Specifically, imports of Chinese-made, lower-end couplings have doubled within the last three years, threatening good U.S. jobs that pay good U.S. wages.
The United States needs to remain the world’s number one superpower overall, but we must maintain our dominance in home-grown energy in particular.
To its credit, the Trump administration has applied formidable import tariffs on certain drilling products for gas and oil, but China is dumping finished OCTG couplings (a coupling used to connect two joints of casing or tubing) at prices far below the cost of raw steel needed to produce the couplings.
Machine Products testified at a U.S. Trade Representative (USTR) Section 301 Tariffs Public Hearing on May 17, 2018, and said,
“As the largest independent U.S. OCTG coupling manufacture” it is “operating at under 35 percent” of its capacity.
The reason?
Finished couplings imported from China due to “Chinese government policies.”
Mr. Keough also sees evidence Chinese producers are moving up the production chain to compete in the semi-premium and premium couplings market.
As a result of unfair and predatory competition from China, AmTex now has less than half of the workers it employed in 2014.
China has also flooded the markets of South Africa and the Middle East with its reversed engineered couplings, depriving American producers of the ability to compete for these and other export markets which would help lower the U.S. trade deficit.
Chinese dumping is occurring at the same time that drilling in the U.S. is increasing, jeopardizing good-paying American jobs.
When China is not dumping its products in our market, it is busy avoiding U.S. import tariffs by trans-shipping its subsidized steel pipes through countries like India and South Korea, which transform couplings and ready them for shipment to American shores.
Indeed, imports of couplings made from Chinese steel from India and Korea have risen over 300 percent.
China is operating out of the playbook it used for electronics, furniture, textiles, apparel, footwear, and the like, which says one must sell at prices low enough to drive out the competition.
Then, after China has driven out the formidable competition, it can control the market it seeks to dominate.

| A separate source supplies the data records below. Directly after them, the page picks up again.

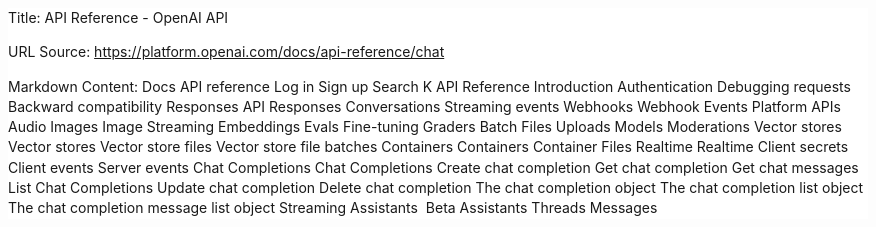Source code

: Title: API Reference - OpenAI API

URL Source: https://platform.openai.com/docs/api-reference/chat

Markdown Content:
Docs
API reference
Log in
Sign up
Search
K
API Reference
Introduction
Authentication
Debugging requests
Backward compatibility
Responses API
Responses
Conversations
Streaming events
Webhooks
Webhook Events
Platform APIs
Audio
Images
Image Streaming
Embeddings
Evals
Fine-tuning
Graders
Batch
Files
Uploads
Models
Moderations
Vector stores
Vector stores
Vector store files
Vector store file batches
Containers
Containers
Container Files
Realtime
Realtime
Client secrets
Client events
Server events
Chat Completions
Chat Completions
Create chat completion
Get chat completion
Get chat messages
List Chat Completions
Update chat completion
Delete chat completion
The chat completion object
The chat completion list object
The chat completion message list object
Streaming
Assistants 
Beta
Assistants
Threads
Messages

It can then set the terms of pricing, market access and penetration, production quality, and industry and infrastructure standards.

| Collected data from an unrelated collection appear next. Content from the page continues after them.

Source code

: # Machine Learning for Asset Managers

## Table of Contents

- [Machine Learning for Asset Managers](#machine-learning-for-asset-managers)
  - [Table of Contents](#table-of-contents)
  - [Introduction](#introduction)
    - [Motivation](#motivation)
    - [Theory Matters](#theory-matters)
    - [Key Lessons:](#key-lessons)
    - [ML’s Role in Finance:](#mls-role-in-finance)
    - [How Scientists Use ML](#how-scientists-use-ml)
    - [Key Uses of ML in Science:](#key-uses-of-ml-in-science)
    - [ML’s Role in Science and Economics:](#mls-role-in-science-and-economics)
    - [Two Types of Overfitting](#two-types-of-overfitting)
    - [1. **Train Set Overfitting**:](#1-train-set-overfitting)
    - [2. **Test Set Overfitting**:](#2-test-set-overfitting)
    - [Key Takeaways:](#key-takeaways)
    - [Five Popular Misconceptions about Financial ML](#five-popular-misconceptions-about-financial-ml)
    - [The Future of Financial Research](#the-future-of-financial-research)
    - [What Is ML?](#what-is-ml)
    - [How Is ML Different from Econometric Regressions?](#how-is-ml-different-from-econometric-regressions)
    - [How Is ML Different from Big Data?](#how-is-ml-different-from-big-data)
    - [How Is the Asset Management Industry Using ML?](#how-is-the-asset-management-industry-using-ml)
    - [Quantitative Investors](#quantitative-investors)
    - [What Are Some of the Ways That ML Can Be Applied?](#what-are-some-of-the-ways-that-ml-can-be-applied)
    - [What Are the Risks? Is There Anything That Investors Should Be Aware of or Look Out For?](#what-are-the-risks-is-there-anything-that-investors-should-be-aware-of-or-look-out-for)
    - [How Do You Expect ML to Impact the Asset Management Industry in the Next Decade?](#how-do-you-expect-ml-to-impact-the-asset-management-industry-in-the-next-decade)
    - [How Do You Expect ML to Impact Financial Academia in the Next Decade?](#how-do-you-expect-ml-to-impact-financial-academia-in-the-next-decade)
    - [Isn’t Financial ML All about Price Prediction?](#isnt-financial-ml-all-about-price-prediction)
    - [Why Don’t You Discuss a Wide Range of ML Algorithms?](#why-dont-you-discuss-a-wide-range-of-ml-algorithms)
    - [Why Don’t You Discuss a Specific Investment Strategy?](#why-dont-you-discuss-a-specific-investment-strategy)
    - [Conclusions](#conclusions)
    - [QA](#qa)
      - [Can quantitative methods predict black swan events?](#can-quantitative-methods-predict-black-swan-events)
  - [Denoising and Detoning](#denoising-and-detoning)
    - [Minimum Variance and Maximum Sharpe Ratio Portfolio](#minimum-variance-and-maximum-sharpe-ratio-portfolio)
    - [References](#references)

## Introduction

Free trade and free access to the U.S. market is not really free.
The true cost to the consumer is not always in the price tag.

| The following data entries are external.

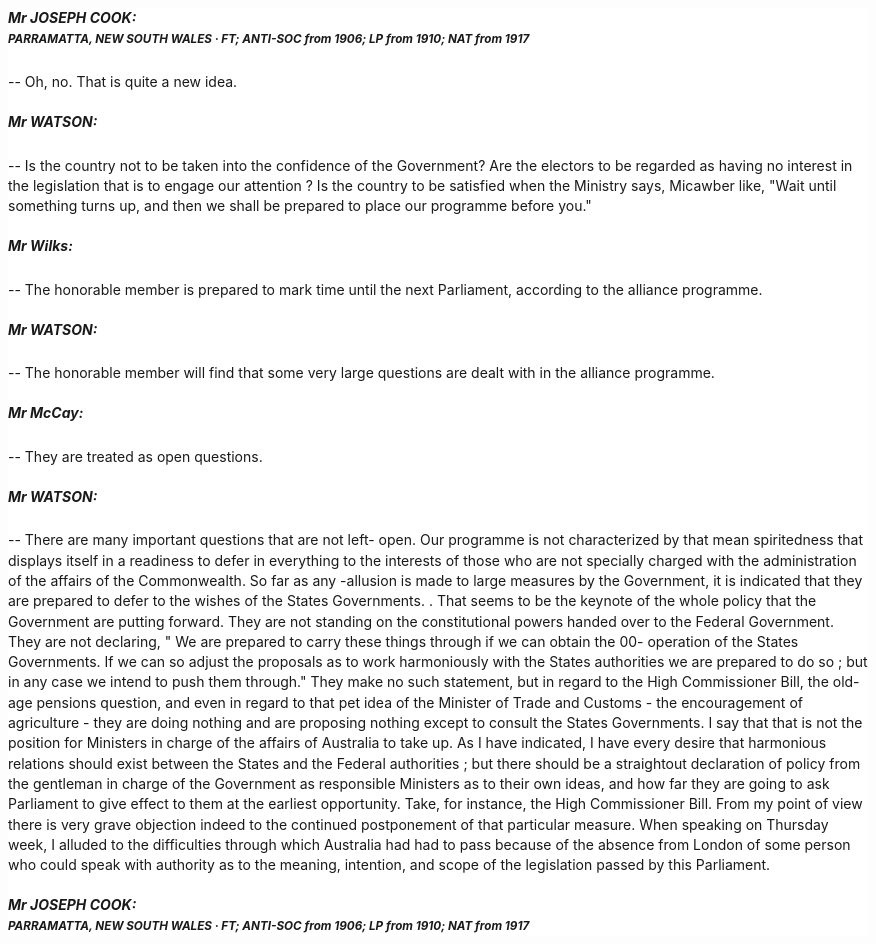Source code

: ##### Mr JOSEPH COOK:<br><small class="text-muted">PARRAMATTA, NEW SOUTH WALES &middot; FT; ANTI-SOC from 1906; LP from 1910; NAT from 1917</small>

-- Oh, no. That is quite a new idea. 

##### Mr WATSON:

-- Is the country not to be taken into the confidence of the Government? Are the electors to be regarded as having no interest in the legislation that is to engage our attention ? Is the country to be satisfied when the Ministry says, Micawber like, "Wait until something turns up, and then we shall be prepared to place our programme before you." 

##### Mr Wilks:

-- The honorable member is prepared to mark time until the next Parliament, according to the alliance programme. 

##### Mr WATSON:

-- The honorable member will find that some very large questions are dealt with in the alliance programme. 

##### Mr McCay:

-- They are treated as open questions. 

##### Mr WATSON:

-- There are many important questions that are not left- open. Our programme is not characterized by that mean spiritedness that displays itself in a readiness to defer in everything to the interests of those who are not specially charged with the administration of the affairs of the Commonwealth. So far as any -allusion is made to large measures by the Government, it is indicated that they are prepared to defer to the wishes of the States Governments. . That seems to be the keynote of the whole policy that the Government are putting forward. They are not standing on the constitutional powers handed over to the Federal Government. They are not declaring, " We are prepared to  carry  these things through if we can obtain the 00- operation of the States Governments. If we can so adjust the proposals as to work harmoniously with the States authorities we are prepared to do so ; but in any case we intend to push them through." They make no such statement, but  in regard to the High Commissioner Bill, the old-age pensions question, and even in regard to that pet idea of the Minister of Trade and Customs - the encouragement of agriculture - they are doing nothing and are proposing nothing except to consult the States Governments. I say that that is not the position for Ministers in charge of the affairs of Australia to take up. As I have indicated, I have every desire that harmonious relations should exist between the States and the Federal authorities ; but there should be a straightout declaration of policy from the gentleman in charge of the Government as responsible Ministers as to their own ideas, and how far they are going to ask Parliament to give effect to them at the earliest opportunity. Take, for instance, the High Commissioner Bill. From my point of view there is very grave objection indeed to the continued postponement of that particular measure. When speaking on Thursday week, I alluded to the difficulties through which Australia had had to pass because of the absence from London of some person who could speak with authority as to the meaning, intention, and scope of the legislation passed by this Parliament. 

##### Mr JOSEPH COOK:<br><small class="text-muted">PARRAMATTA, NEW SOUTH WALES &middot; FT; ANTI-SOC from 1906; LP from 1910; NAT from 1917</small>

For example, Forbes.com recently reported that those cheap Walmart prices cost U.S. taxpayers $6.2 billion in public assistance.
Nothing is free, and there is no free lunch.
Freedom isn’t free.
Our high national standard of living isn’t, either.
Everything comes with a price, especially when you are doing the right thing and standing up for what is fair and just.
Sometimes that price comes in the form of an occasional higher cost to the consumer for imports or American-made goods.
We need to return the what was once called the “American System” of tariffs on imports we once advocated in Abraham Lincoln’s day.
Doing so would save American jobs and increase government revenue to be used for the general welfare of “We the People” as advocated in the U.S. Constitution.